Using tax data to inform economic policy in South Africa

Countries need data and evidence to create, amend, and evaluate policy. Indeed, one of the key mandates of policy makers in South Africa is to make evidence-based policy decisions which improve the policy landscape of the country.

The South African Revenue Service (SARS), the National Treasury (NT) and UNU-WIDER collaborated under the Regional growth and development in Southern Africa project to use administrative tax data from SARS for economic policy analysis placing South Africa at the vanguard of big data research for development.

The data has opened avenues for research in areas and topics that were not possible before in South Africa. First, the data permit analyses at the level of the firm, rather than sector, allowing for more detailed and nuanced insights. Second, the data provides both snapshots and longer-term views of the entire formal workforce allowing for analyses of the labour market with greater credibility. Third, the level of detail available in the tax data allows for the examination of existing policy issues from new angles and perspectives.

Over the past seven years, the tax data has been used to examine the employment tax incentive, minimum wage, returns to the R&D incentive, wealth inequality, and how small businesses respond to corporate tax increases. 

How did it happen?

The tax data project started small in 2014; the data lab consisted of three donated computers and a handful of data scientists and researchers working tirelessly to prepare and make the data available. Over the following three years, the local and international research communities took note of the data access in Pretoria, saw the potentially large benefits for policy research, and so the demand for access to the data increased.

In 2018, as part of the Southern African – Toward Inclusive Economic Development programme, full-time staff were hired to further develop the tax data project. This led to a large increase in data usage, new datasets being made available for research, and a steady improvement in the quality of data.

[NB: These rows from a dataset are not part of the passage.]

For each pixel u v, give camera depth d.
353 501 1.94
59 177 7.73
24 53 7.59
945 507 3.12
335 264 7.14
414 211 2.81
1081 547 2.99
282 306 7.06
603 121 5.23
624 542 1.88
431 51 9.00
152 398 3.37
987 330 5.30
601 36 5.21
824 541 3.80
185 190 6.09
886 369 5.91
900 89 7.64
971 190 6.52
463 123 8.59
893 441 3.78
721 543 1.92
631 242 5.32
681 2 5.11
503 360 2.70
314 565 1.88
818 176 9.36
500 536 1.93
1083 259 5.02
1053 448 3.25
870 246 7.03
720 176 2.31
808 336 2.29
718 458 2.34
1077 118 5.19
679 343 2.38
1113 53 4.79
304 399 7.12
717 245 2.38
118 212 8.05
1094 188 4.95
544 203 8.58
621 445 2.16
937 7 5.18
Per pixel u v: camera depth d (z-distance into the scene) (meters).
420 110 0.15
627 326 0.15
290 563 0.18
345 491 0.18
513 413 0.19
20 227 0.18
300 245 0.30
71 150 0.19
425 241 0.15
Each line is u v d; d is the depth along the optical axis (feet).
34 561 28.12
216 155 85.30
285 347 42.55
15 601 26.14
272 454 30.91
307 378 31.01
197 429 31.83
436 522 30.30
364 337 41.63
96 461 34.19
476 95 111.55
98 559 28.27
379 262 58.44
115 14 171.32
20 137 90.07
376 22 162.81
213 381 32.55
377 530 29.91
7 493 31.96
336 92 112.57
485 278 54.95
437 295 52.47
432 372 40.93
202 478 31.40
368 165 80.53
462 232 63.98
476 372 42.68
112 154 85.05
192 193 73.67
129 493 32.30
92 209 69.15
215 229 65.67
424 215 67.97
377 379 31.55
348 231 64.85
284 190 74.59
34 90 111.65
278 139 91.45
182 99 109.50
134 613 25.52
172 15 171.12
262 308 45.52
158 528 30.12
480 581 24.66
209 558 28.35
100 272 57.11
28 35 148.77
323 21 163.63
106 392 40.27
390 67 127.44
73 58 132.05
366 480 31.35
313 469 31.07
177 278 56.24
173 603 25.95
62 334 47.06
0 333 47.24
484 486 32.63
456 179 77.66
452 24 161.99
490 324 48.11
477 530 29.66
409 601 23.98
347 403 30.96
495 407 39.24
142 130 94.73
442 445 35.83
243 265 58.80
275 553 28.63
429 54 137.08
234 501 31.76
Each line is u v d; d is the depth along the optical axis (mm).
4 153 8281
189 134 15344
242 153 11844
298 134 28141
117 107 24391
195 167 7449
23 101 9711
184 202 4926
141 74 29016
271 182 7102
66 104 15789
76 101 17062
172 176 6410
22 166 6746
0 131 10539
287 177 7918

The National Treasury Secure Data Facility (NT-SDF) was opened in early 2019, doubling the number of people simultaneously accessing the tax data and exponentially increasing the processing power. This also gave rise to several technical training courses, capacity-building of young graduates, and in the process improved quality of the data and documentation thereof.

What did we learn?

First, the experience on the tax data project has shown that it is possible to make sensitive tax data available for research without compromising the anonymity of firms or individuals. Managing the confidentiality of the data remains constant and an important part of running a secure data centre This bodes well for the possibility of using other administrative datasets in the future and initiating similar tax projects in other countries.

Second, a project of this nature requires patience and perseverance. Not everyone sees the value in tax data for research — legislation around data is slow to catch up with the reality and government departments sometimes need support to develop and implement such initiatives.

Third, building institutional capacity is crucial for the sustainability of a secure data centre. Technical capacity is crucial to analyse the tax data and so are those with the ability to manage and run such world-class facilities.

What next?

In the short term it is expected that there will be further improvements to the quality of the data available. Automation in tax form completion will likely translate into fewer data errors and thus more reliable data.

Researchers can expect to see new and additional guides available — a typical shortcoming of administrative data is a lack of this type of documentation. Statistics South Africa (Stats SA) recently agreed to host the metadata and it is expected that this collaboration will grow.

The project has also revealed a clear demand for training and capacity-building on the use of tax data and research methods. The next phase will hope to develop a training course based on the tax data, further increasing the usefulness and accessibility of the data.

In the medium to long term there are plans to include new sources of administrative data that can further deepen the scope of research possibilities. The collaboration with SARS, NT, and UNU-WIDER has shown that this can be done, and that the benefits of doing so in terms of informing evidence-based policy-making is large.

It has become clear that the NT-SDF and the tax data are both invaluable resources with a bright future ahead. The lab has served as a crucial meeting point for researchers and policy makers to discuss ideas, interrogate assumptions, and an in some cases initiate their own research or policy evaluations.

For many reasons, exploitation of tax data has become the global best practice in some avenues of research, and South Africa can be commended for mounting a serious effort to employ data for the purposes of policy analysis.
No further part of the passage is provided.